= The Fourteen of Meaux =

Group of French Huguenots burned in 1546

The Fourteen of Meaux were Huguenots tortured and burnt alive for starting the first Protestant church in France at Meaux in 1546.
The Musée protestant records that the first Protestant church in France following Calvin's precepts was at Meaux in 1546. It was estimated there were 400 faithful living in the area. A number of them, having assembled to receive the Holy Sacrament, were arrested and were tried in Paris. Fourteen were brought back to Meaux and burned on the Place du Marché.

The church was established by one Etienne Mangin. He is believed to have been born at St-Nicolas, a commune in the Meurthe-et-Moselle department, 75 km south of Metz.

Arriving in Meaux, he had opened his house to be used as a church. He organised reformist believers to attend gatherings and to receive the Holy Sacrament from one Pierre LeClerc who was chosen as Pastor by the congregation of worshippers for his knowledge of the scriptures. They became known as 'The Gospellers of Meaux'.

Etienne Mangin and LeClerc were said to be part of a deputation from Meaux who visited Calvin in Strasbourg in 1546 shortly before their execution, thinking to establish among themselves a small church of a certain model mainly based on the Strasbourg example which was, at that time, famous far and wide for its religion. Meaux was eventually seen as the centre from which Calvin-inspired Protestantism could spread over all of France according to Jean Crespin, a historian of Protestant martyrs.

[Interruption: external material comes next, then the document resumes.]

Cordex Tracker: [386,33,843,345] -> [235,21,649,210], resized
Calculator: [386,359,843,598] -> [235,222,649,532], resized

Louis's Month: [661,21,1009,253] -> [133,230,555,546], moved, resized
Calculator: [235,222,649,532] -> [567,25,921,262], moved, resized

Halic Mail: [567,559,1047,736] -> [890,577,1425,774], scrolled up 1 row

It was not known when Etienne Mangin first became interested in the Reform Movement, but Mangin family history attributes property at Meaux to Etienne and it is apparent that he had a house in the market place with a long garden abutting on to the ramparts.

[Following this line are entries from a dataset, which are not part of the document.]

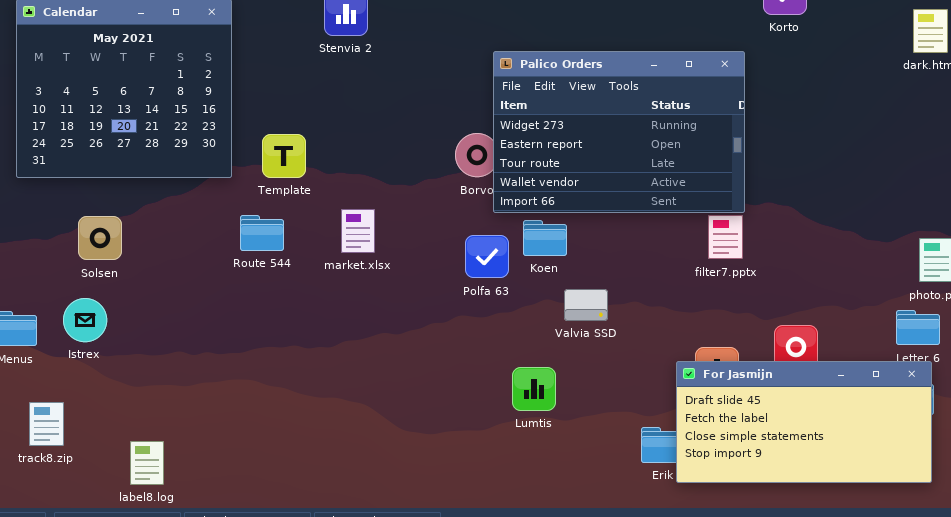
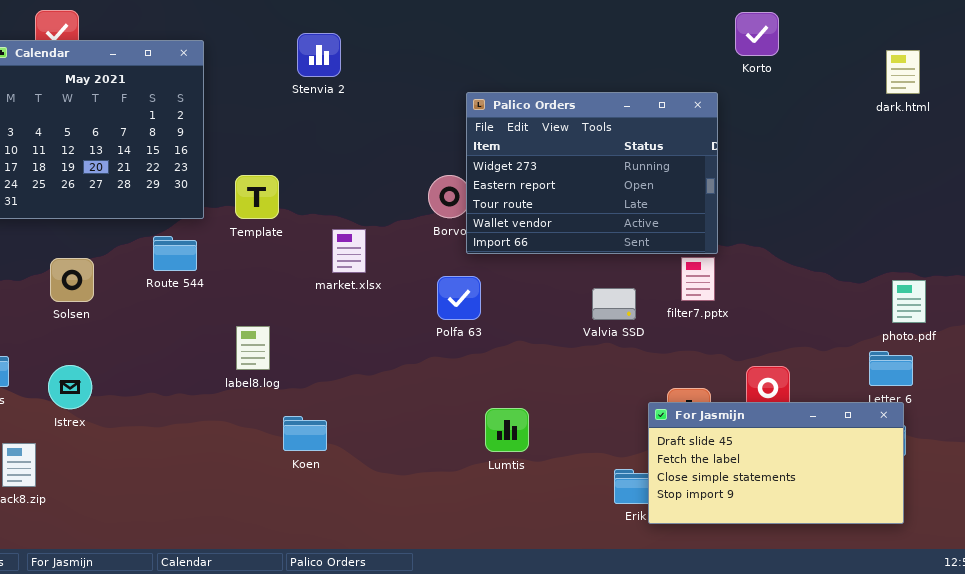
market.xlsx: [341,209,375,253] -> [332,229,366,273], moved
Route 544: [240,215,284,251] -> [153,236,197,271], moved
Koen: [523,220,567,256] -> [283,416,327,451], moved
Valvia SSD: [564,289,608,321] -> [592,288,636,320], moved
Istrex: [63,298,107,342] -> [48,365,92,409], moved
label8.log: [130,441,164,485] -> [236,326,270,370], moved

On 8 September 1546, Etienne's reformist activities, being branded heretical by the Catholic Church, caused his downfall. When they had just finished celebrating the last supper, a descent was made on the congregation and sixty people were arrested and sent to Paris to be tried by Parliament. They were subjected 'to hideous torments carefully selected for their severity'. On 4 October, a sentence was pronounced: fourteen were to be tortured and burned alive; five to be flogged and banished; ten, all women, were set free while the remainder were to undergo graded forms of penance.

Mangin and LeClerc, after severe torture, had their tongues crudely cut out before being burned at the stake.

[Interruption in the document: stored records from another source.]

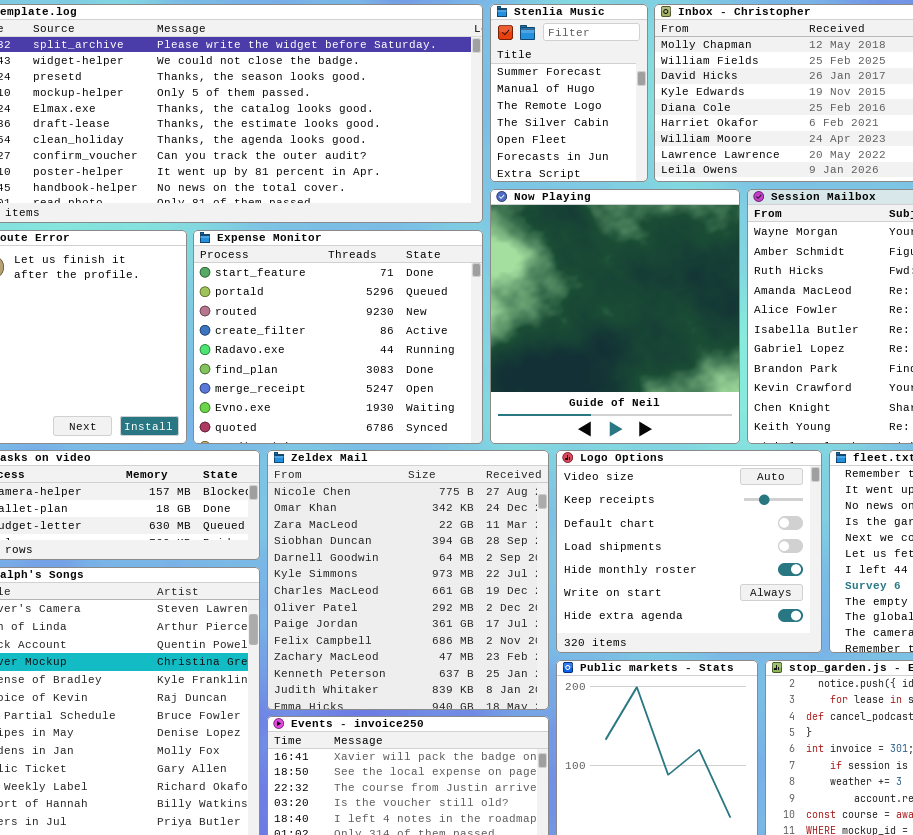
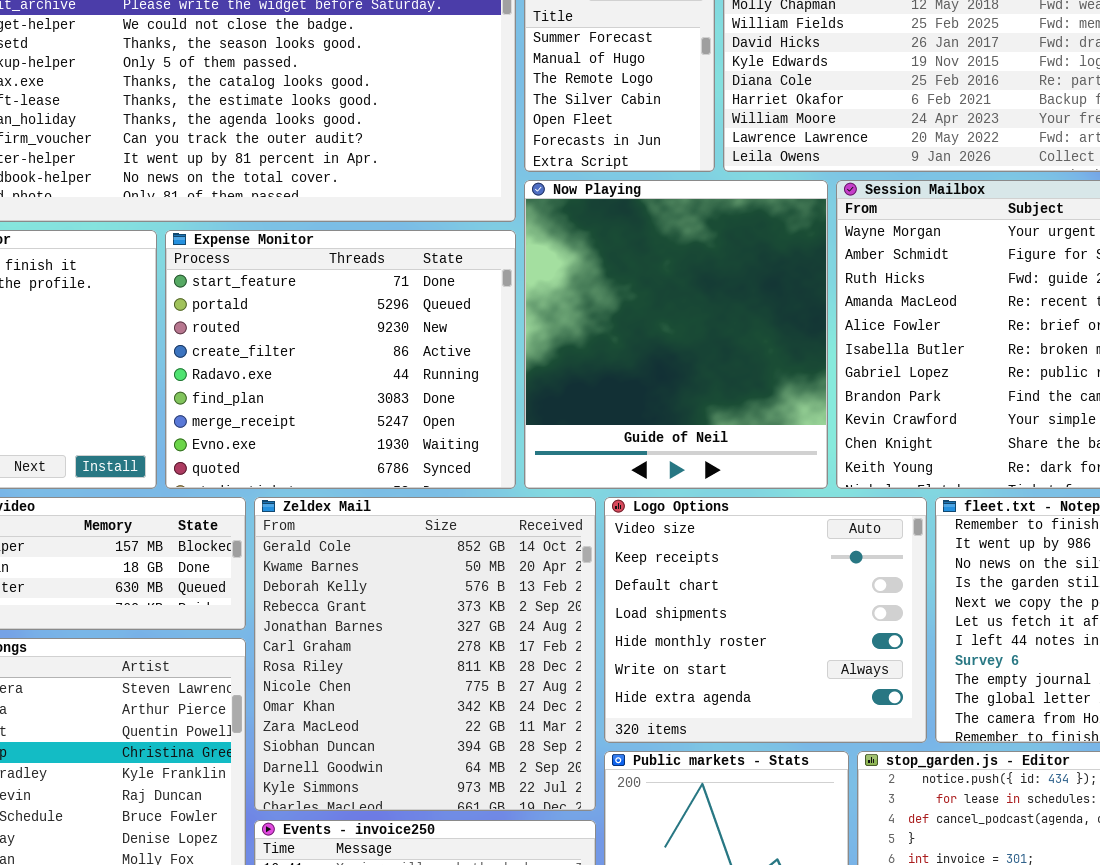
Zeldex Mail: [267,450,549,710] -> [254,497,596,811], scrolled up 7 rows

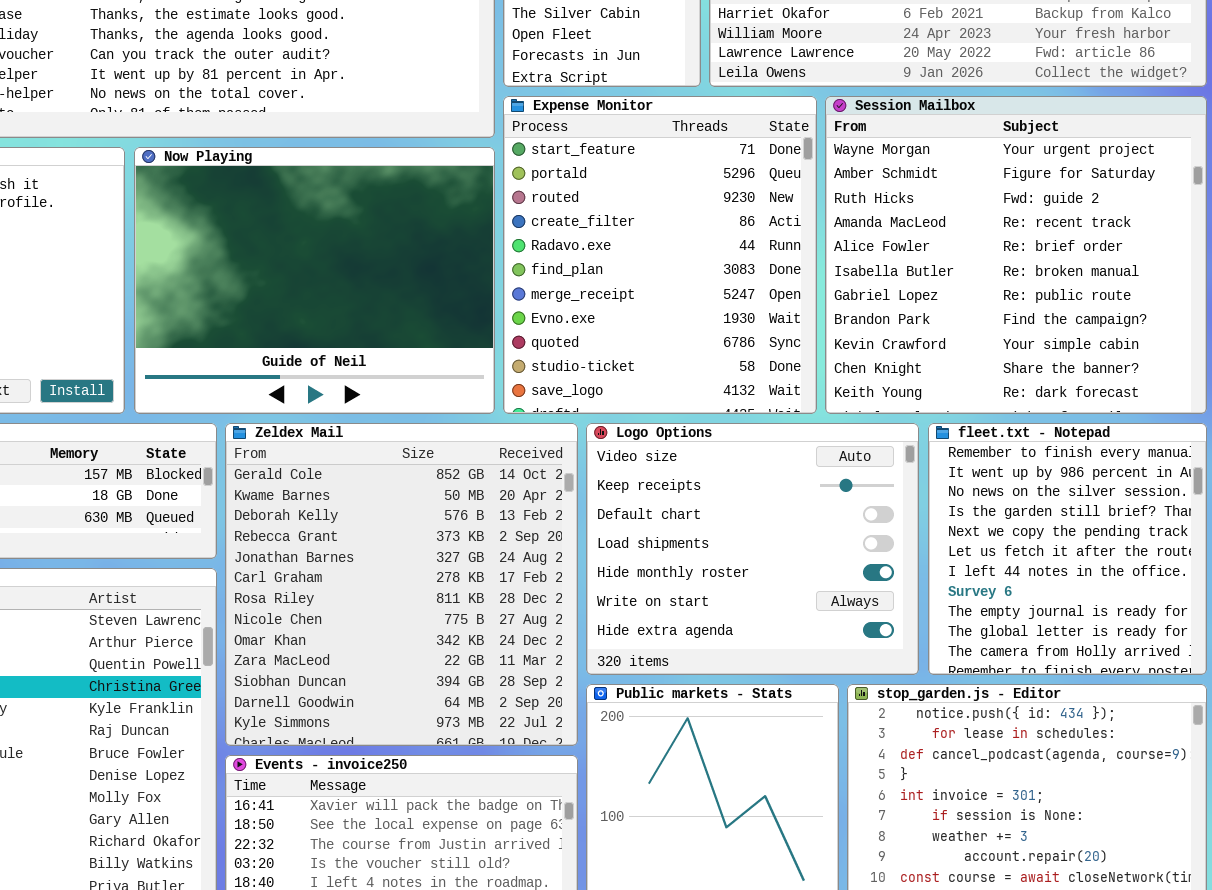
Now Playing: [524,180,828,489] -> [134,147,495,414], moved, resized
Expense Monitor: [165,230,516,489] -> [503,96,817,414], moved, resized

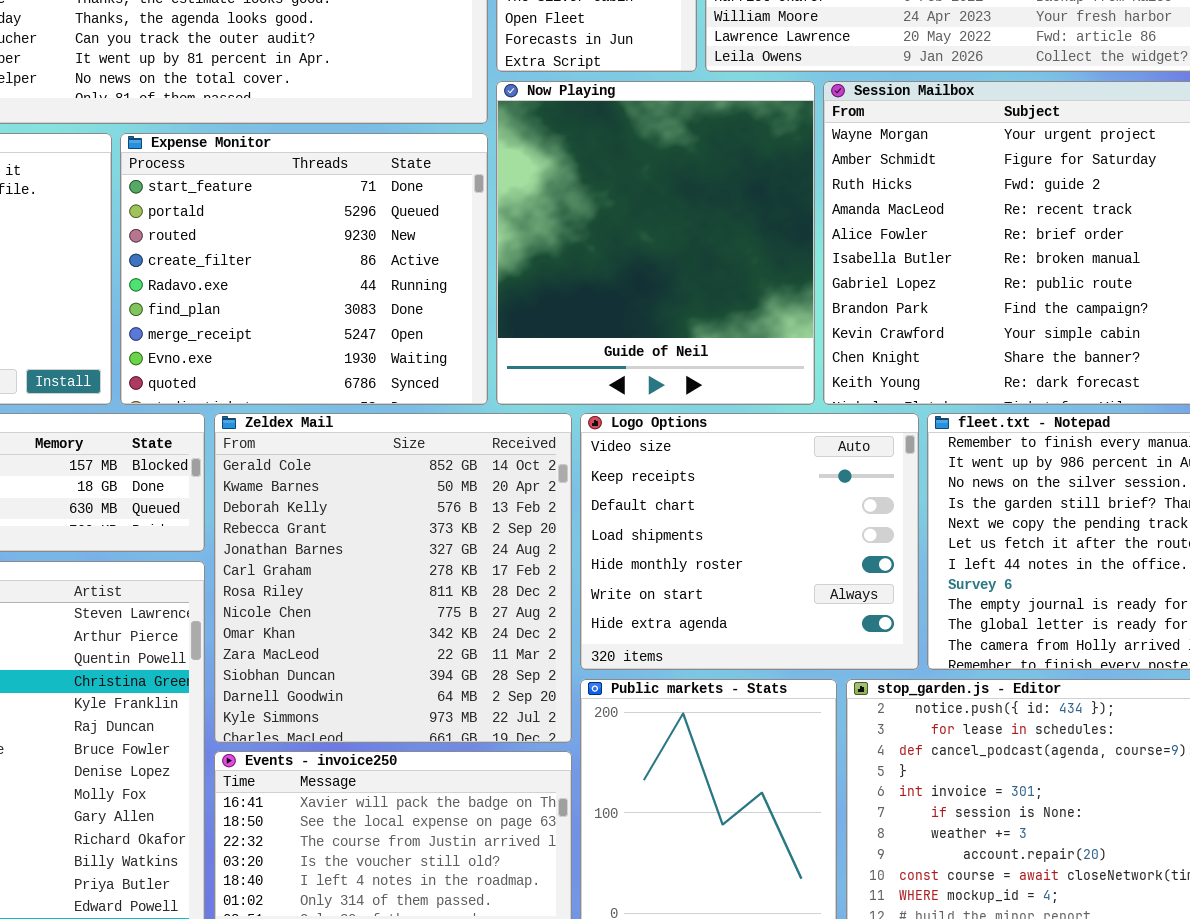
Expense Monitor: [503,96,817,414] -> [120,133,488,405], moved, resized
Now Playing: [134,147,495,414] -> [496,81,815,405], moved, resized

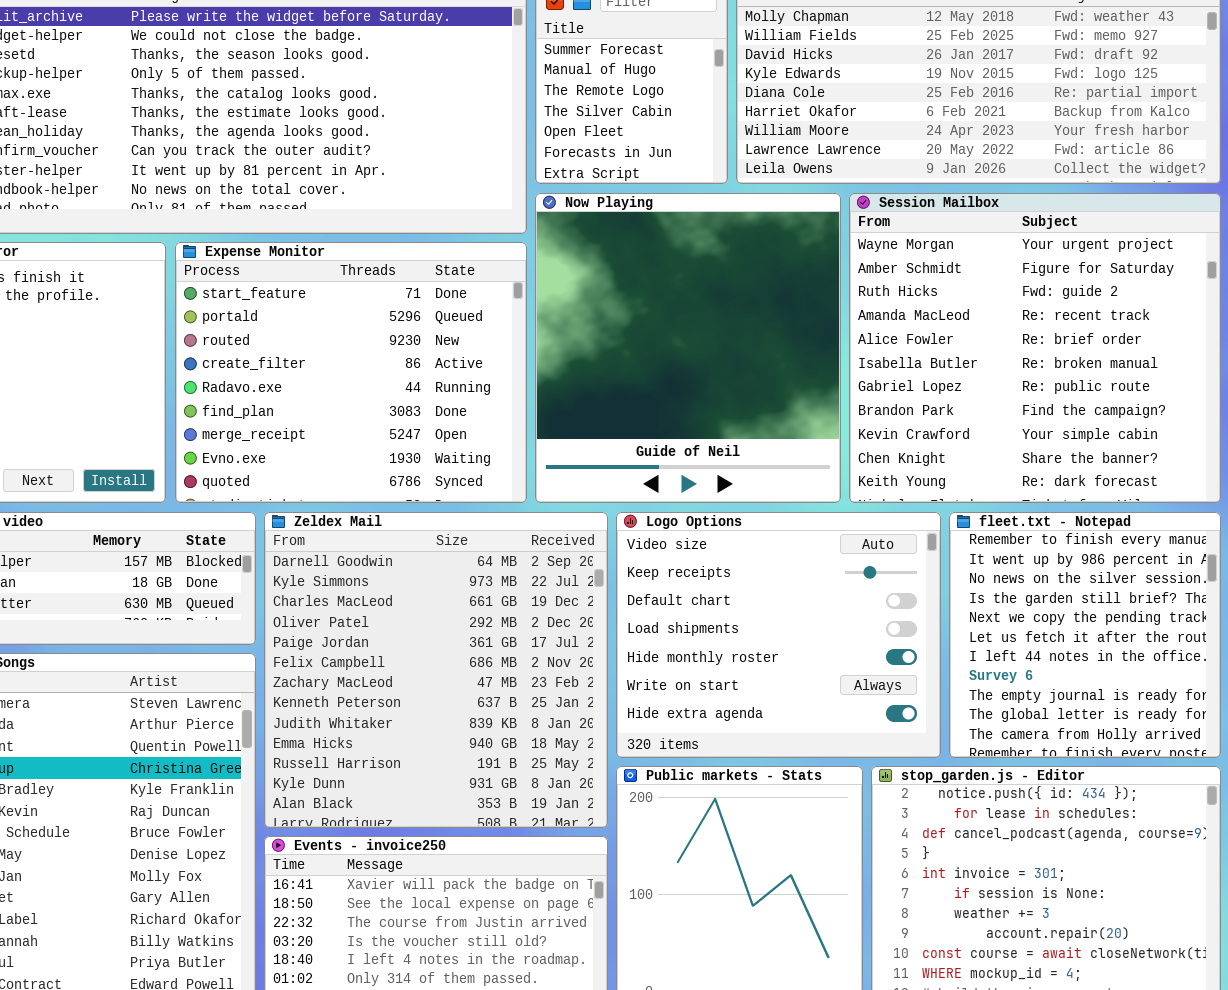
Zeldex Mail: [214,413,572,743] -> [264,512,608,828], scrolled down 11 rows

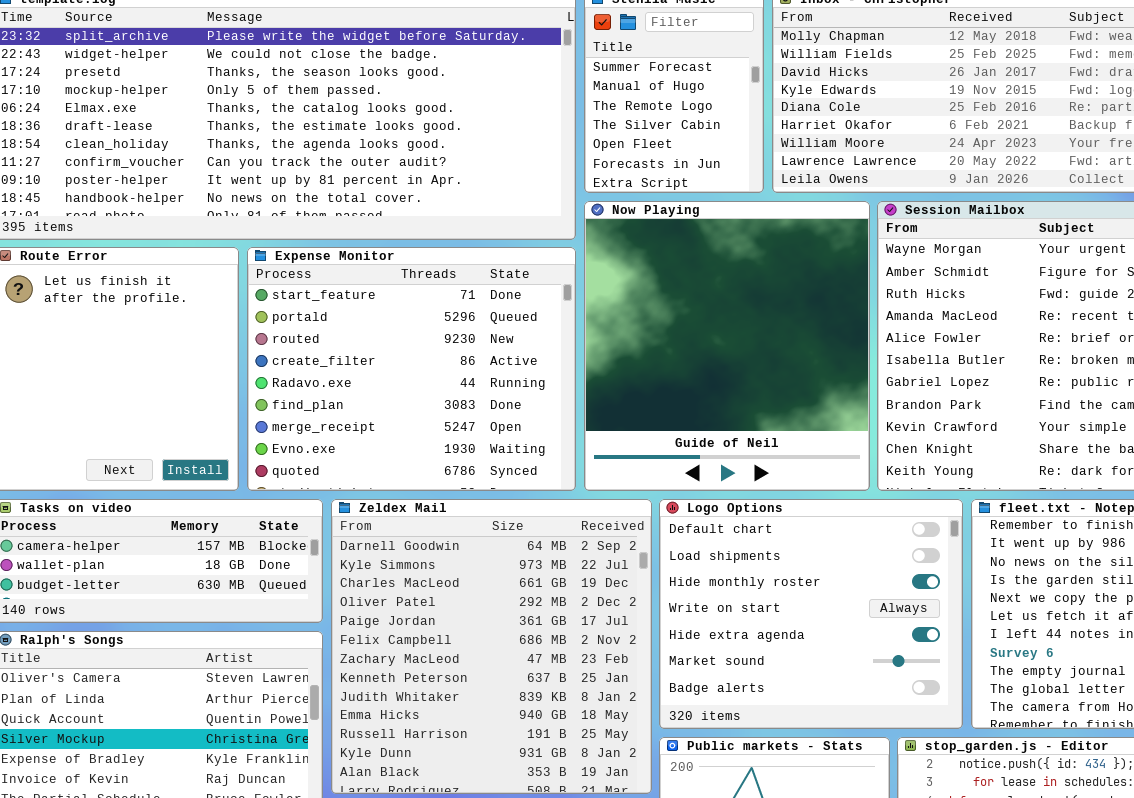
Logo Options: [616,512,941,758] -> [659,499,963,729], scrolled down 2 rows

It was decreed by the same court that 'the house of the aforementioned Mangin should be entirely razed to the ground as a perpetual mark of their impiety and a chapel built in which mass would be celebrated each Thursday'

Rather than a chapel, there remains a fairly undistinguished building on the site to this day at 73, Rue du Marché with a plaque to commemorate it as the site of Etienne Mangin's house where the first Reformed Church of France was started. The plaque bears the following inscription (translated):

"Here stood the house of ETIENNE MANGIN in which was constructed the first Reformed Church of France. In front of this location 14 Reformists, arrested during a cult, were burned on October 8, 1546 at the decree of the Parliament in Paris on October 4, 1546. Offered by the City of Meaux 1985."